Dans un communiqué du 21 septembre 2021, jour de l’ouverture du salon Tech&Bio, les chambres d’Agriculture (APCA), Jeunes Agriculteurs (JA) et la FNSEA « saluent » l’organisation, par le ministre de l’Agriculture, d’une réunion consacrée au « développement de l’agriculture biologique ».

Les trois organisations assurent partager « la stratégie proposée par le gouvernement pour développer l’agriculture biologique en France ». Elles soulignent toutefois que « pour atteindre ces objectifs ambitieux cinq conditions doivent être réunies ».

  1. Une écoute vigilante et réactive du marché

    L’APCA, JA et la FNSEA rappellent que « la conjoncture actuelle de certains marchés (lait, œufs…) doit nous amener à interpréter la demande réelle des consommateurs en matière de bio ». Il s’agit donc pour assurer « une rémunération décente pour les producteurs » de mieux structurer le marché de la bio afin que l’offre soit en adéquation avec la demande. Enfin, elles demandent « de continuer à stimuler la demande par les projets alimentaires territoriaux (PAT), les filières territorialisées et la communication ciblée auprès du grand public ».

  2. Une application des Egalim dans l’agriculture biologique

    L’APCA, JA et la FNSEA jugent qu’il est nécessaire que « la contractualisation devienne la norme afin d’assurer un prix construit sur des indicateurs de coûts de production ».

  3. Un investissement dans la recherche et le développement afin de développer une agriculture biologique performante

    Les trois organisations rappellent que les agriculteurs engagés en bio « font également face à des impasses techniques qu’il faut contribuer à lever par l’expérimentation et la recherche appliquée ».

  4. Un accompagnement aux changements de pratiques

    Pour l’APCA, JA et la FNSEA, il s’agit d’accompagner les agriculteurs qui changent de pratiques mais aussi dans la mise en place d’alternatives et suppressions de molécules.
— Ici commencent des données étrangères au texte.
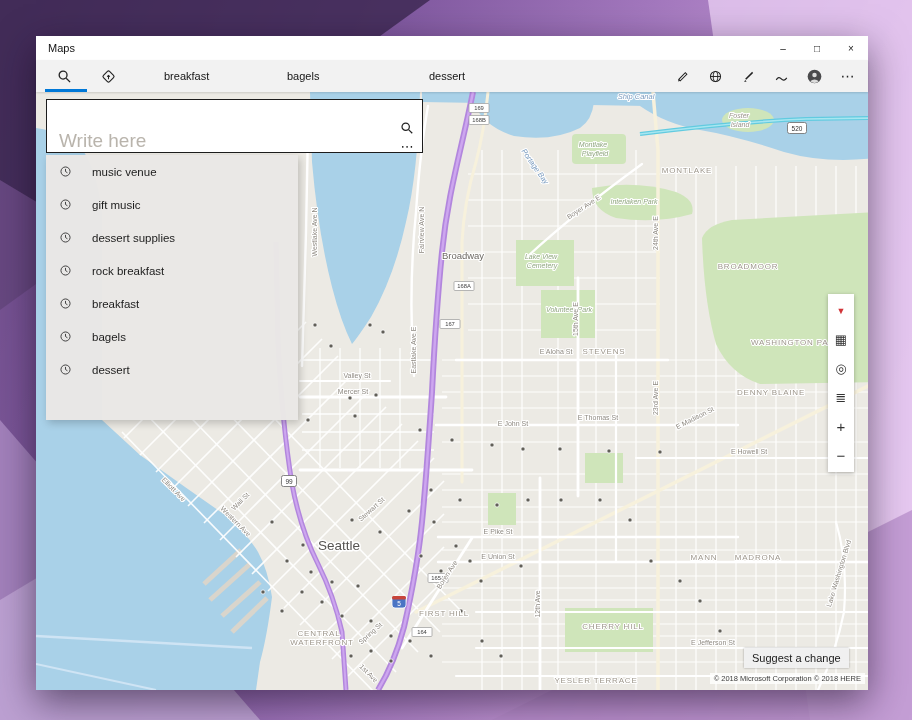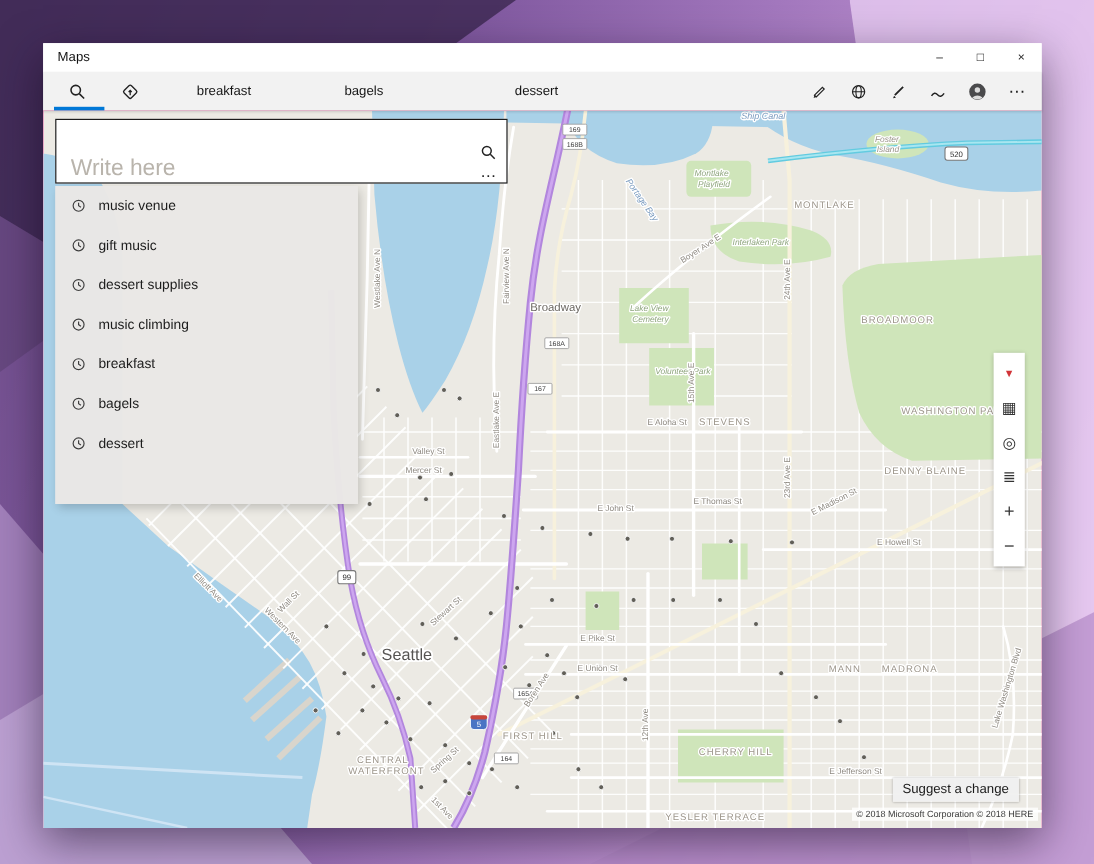--- a/index.html
+++ b/index.html
@@ -32,36 +32,36 @@
   #dirbtn{margin-left:8px;}
   .tab{border:none;background:transparent;font-size:11px;color:#151515;text-align:left;
     padding:0 0 0 2px;font-family:inherit;cursor:default;}
   #tab1{width:123px;margin-left:36px;}
   #tab2{width:142px;}
   #tab3{width:130px;}
   .tbright{margin-left:auto;display:flex;align-items:center;padding-right:4px;}
   .tbright .tbbtn{width:33px;height:100%;font-size:14px;color:#222;}
   .underline{position:absolute;left:9px;bottom:0;width:42px;height:3px;background:#0078d7;}
 
-  .maparea{position:relative;flex:1;overflow:hidden;background:#ec4899;padding-left:48px;}
+  .maparea{position:relative;flex:1;overflow:hidden;background:#f97316;padding-left:48px;}
   #map-svg{position:absolute;left:0;top:0;display:block;}
   #map-svg text{font-family:"Liberation Sans","DejaVu Sans",sans-serif;}
 
   .searchbox{position:absolute;left:10px;top:7px;width:377px;height:54px;background:#fff;
     border:1.6px solid #1c1c1c;box-sizing:border-box;display:flex;z-index:10;align-items:flex-end;}
   .searchbox input{flex:1;border:none;outline:none;font-size:19px;font-family:inherit;
     padding:14px 0 0 12px;color:#444;background:transparent;}
   .searchbox input::placeholder{color:#b9b4ac;}
   .sbcol{width:30px;display:flex;flex-direction:column;align-items:center;padding-top:7px;gap:3px;}
   .sbcol svg{width:14px;height:14px;}
   .sbmore{font-size:13px;color:#222;line-height:10px;}
 
   .history{position:absolute;left:10px;top:63px;width:252px;height:265px;
     background:rgba(234,232,229,.98);box-shadow:2px 3px 8px rgba(0,0,0,.2);overflow:hidden;z-index:9;}
-  .hrow{height:33px;display:flex;align-items:center;padding-left:13px;gap:10px;font-size:11.5px;color:#1c1c1c;}
+  .hrow{height:33px;display:flex;align-items:center;padding-left:13px;gap:20px;font-size:11.5px;color:#1c1c1c;}
   .hrow svg{width:13px;height:13px;flex:0 0 13px;}
 
   .mapctrl{position:absolute;left:792px;top:202px;width:26px;background:#fff;
     box-shadow:0 1px 4px rgba(0,0,0,.28);display:flex;flex-direction:column;align-items:center;padding:2px 0;z-index:8;}
   .mcbtn{width:26px;height:29px;border:none;background:transparent;color:#333;
     display:flex;align-items:center;justify-content:center;padding:0;font-family:inherit;cursor:default;}
 
   .suggest{position:absolute;left:708px;top:556px;height:20px;padding:0 8px;font-size:11px;
     font-family:inherit;border:none;background:rgba(240,240,240,.95);color:#1b1b1b;
     box-shadow:0 0 2px rgba(0,0,0,.35);z-index:8;cursor:default;}
@@ -451,21 +451,21 @@
             <circle cx="8" cy="8" r="5.6" fill="none" stroke="#3f3f3f" stroke-width="1.2"></circle>
             <path d="M8 4.8 L8 8 L10.4 9.6" fill="none" stroke="#3f3f3f" stroke-width="1.2"></path>
           </svg>
           <span>dessert supplies</span>
         </div>
         <div class="hrow">
           <svg viewBox="0 0 16 16">
             <circle cx="8" cy="8" r="5.6" fill="none" stroke="#3f3f3f" stroke-width="1.2"></circle>
             <path d="M8 4.8 L8 8 L10.4 9.6" fill="none" stroke="#3f3f3f" stroke-width="1.2"></path>
           </svg>
-          <span>music climbing</span>
+          <span>rock breakfast</span>
         </div>
         <div class="hrow">
           <svg viewBox="0 0 16 16">
             <circle cx="8" cy="8" r="5.6" fill="none" stroke="#3f3f3f" stroke-width="1.2"></circle>
             <path d="M8 4.8 L8 8 L10.4 9.6" fill="none" stroke="#3f3f3f" stroke-width="1.2"></path>
           </svg>
           <span>breakfast</span>
         </div>
         <div class="hrow">
           <svg viewBox="0 0 16 16">

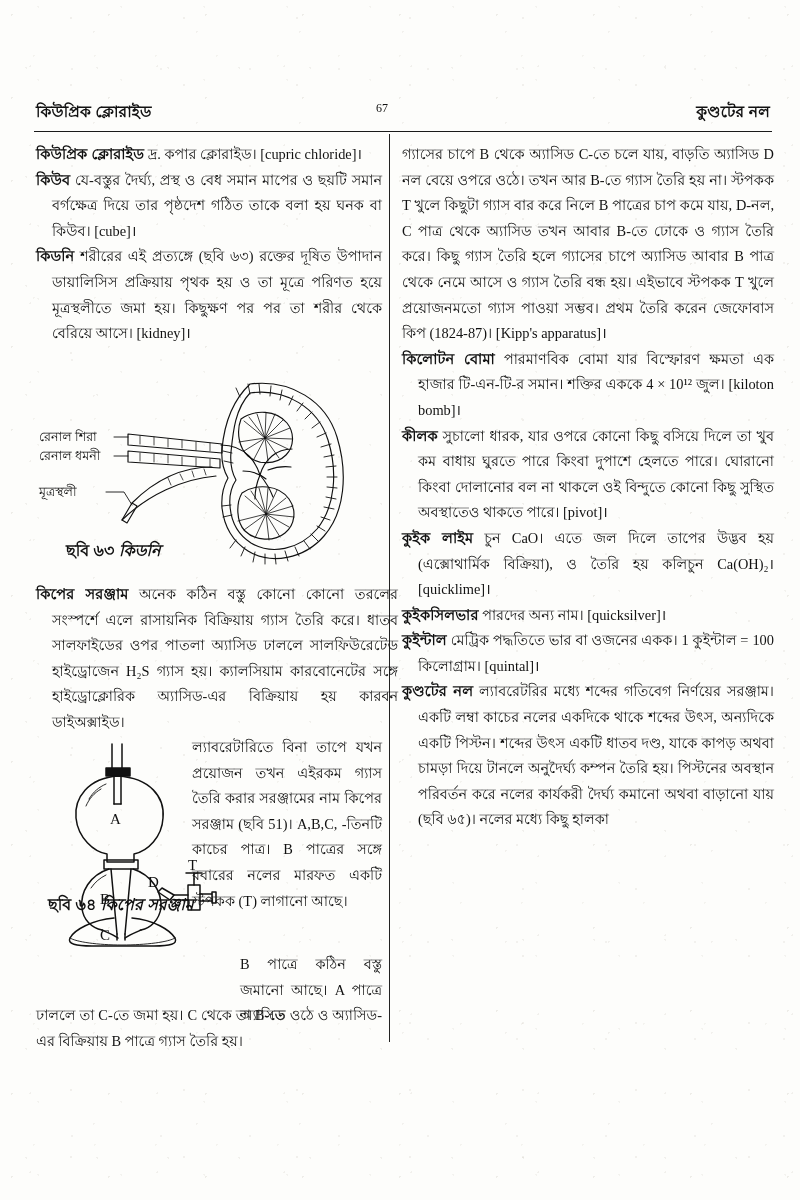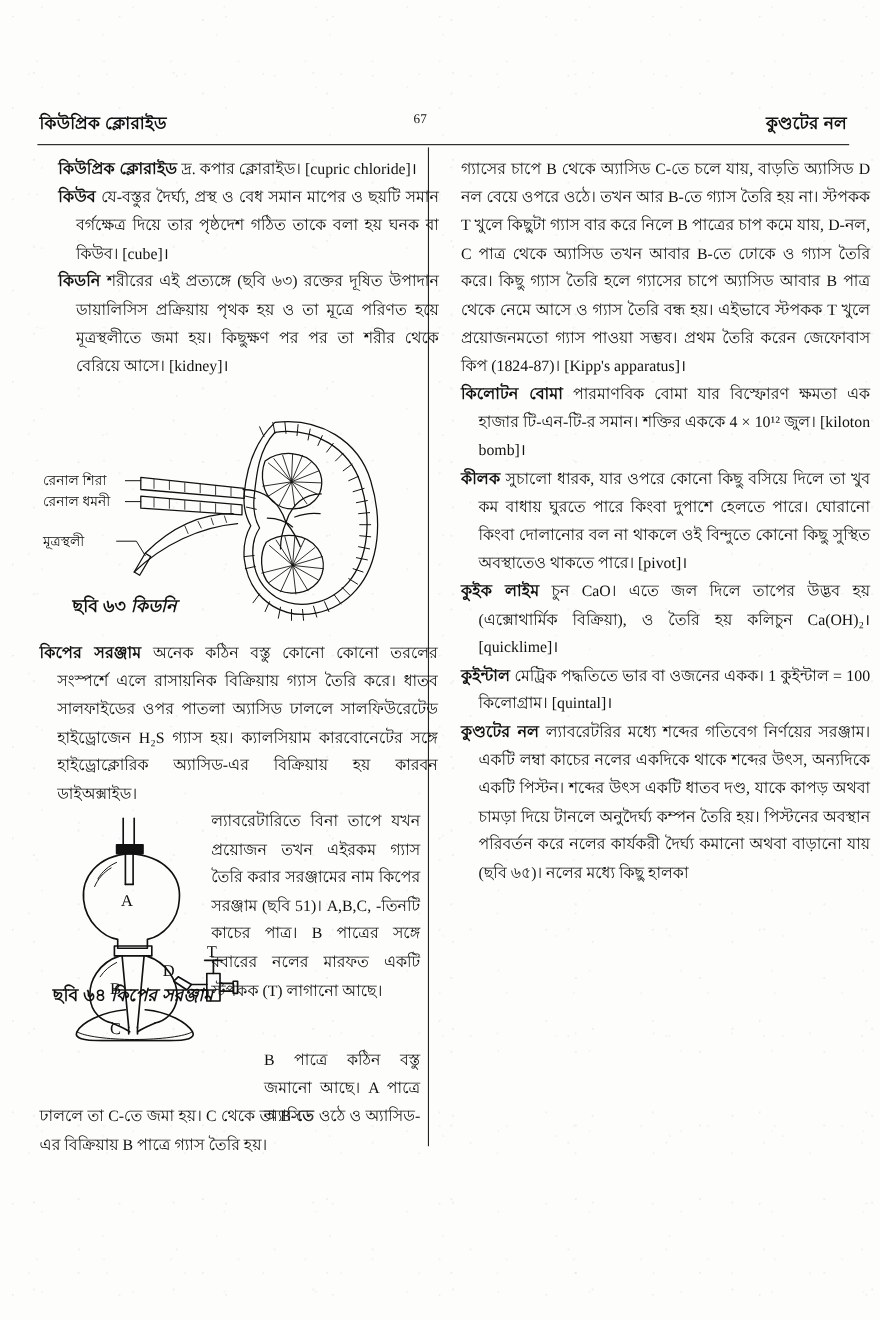--- a/index.html
+++ b/index.html
@@ -75,21 +75,20 @@
 
   
   .col {
     position: absolute;
     top: 142px;
     font-size: 14.4px;
     line-height: 25.6px;
     color: #111;
     text-align: justify;
     text-justify: inter-word;
-    margin-left: 17px;
   }
   #col-left  { left: 36px;  width: 346px; }
   #col-right { left: 402px; width: 372px; }
 
   .entry { margin: 0 0 0 0; text-indent: 0; }
   .entry + .entry { margin-top: 0px; }
   .hw {
     font-family: "Liberation Sans", sans-serif;
     font-weight: 700;
     font-size: 14.6px;
@@ -430,20 +429,24 @@
     <p class="entry hang">
       <span class="hw">কীলক</span>
       <span>সুচালো ধারক, যার ওপরে কোনো কিছু বসিয়ে দিলে তা খুব কম বাধায় ঘুরতে পারে কিংবা দুপাশে হেলতে পারে। ঘোরানো কিংবা দোলানোর বল না থাকলে ওই বিন্দুতে কোনো কিছু সুস্থিত অবস্থাতেও থাকতে পারে। [pivot]।</span>
     </p>
 
     <p class="entry hang">
       <span class="hw">কুইক লাইম</span>
       <span>চুন CaO। এতে জল দিলে তাপের উদ্ভব হয় (এক্সোথার্মিক বিক্রিয়া), ও তৈরি হয় কলিচুন Ca(OH)₂। [quicklime]।</span>
     </p>
 
+    <p class="entry hang">
+      <span class="hw">কুইকসিলভার</span>
+      <span>পারদের অন্য নাম। [quicksilver]।</span>
+    </p>
 
     <p class="entry hang">
       <span class="hw">কুইন্টাল</span>
       <span>মেট্রিক পদ্ধতিতে ভার বা ওজনের একক। 1 কুইন্টাল = 100 কিলোগ্রাম। [quintal]।</span>
     </p>
 
     <p class="entry hang">
       <span class="hw">কুণ্ডটের নল</span>
       <span>ল্যাবরেটরির মধ্যে শব্দের গতিবেগ নির্ণয়ের সরঞ্জাম। একটি লম্বা কাচের নলের একদিকে থাকে শব্দের উৎস, অন্যদিকে একটি পিস্টন। শব্দের উৎস একটি ধাতব দণ্ড, যাকে কাপড় অথবা চামড়া দিয়ে টানলে অনুদৈর্ঘ্য কম্পন তৈরি হয়। পিস্টনের অবস্থান পরিবর্তন করে নলের কার্যকরী দৈর্ঘ্য কমানো অথবা বাড়ানো যায় (ছবি ৬৫)। নলের মধ্যে কিছু হালকা</span>
     </p>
Pour cela, ils estiment qu’il faut développer une mesure de transition (MAEC forfaitaire).

  5. Une mise en œuvre souple de la réglementation et adaptée aux contraintes des agriculteurs

    Pour la FNSEA, l’APCA et JA, les « conditions d’application, notamment en matière de sortie des animaux en dehors des conditions hivernales, doivent être connectées aux réalités du terrain ».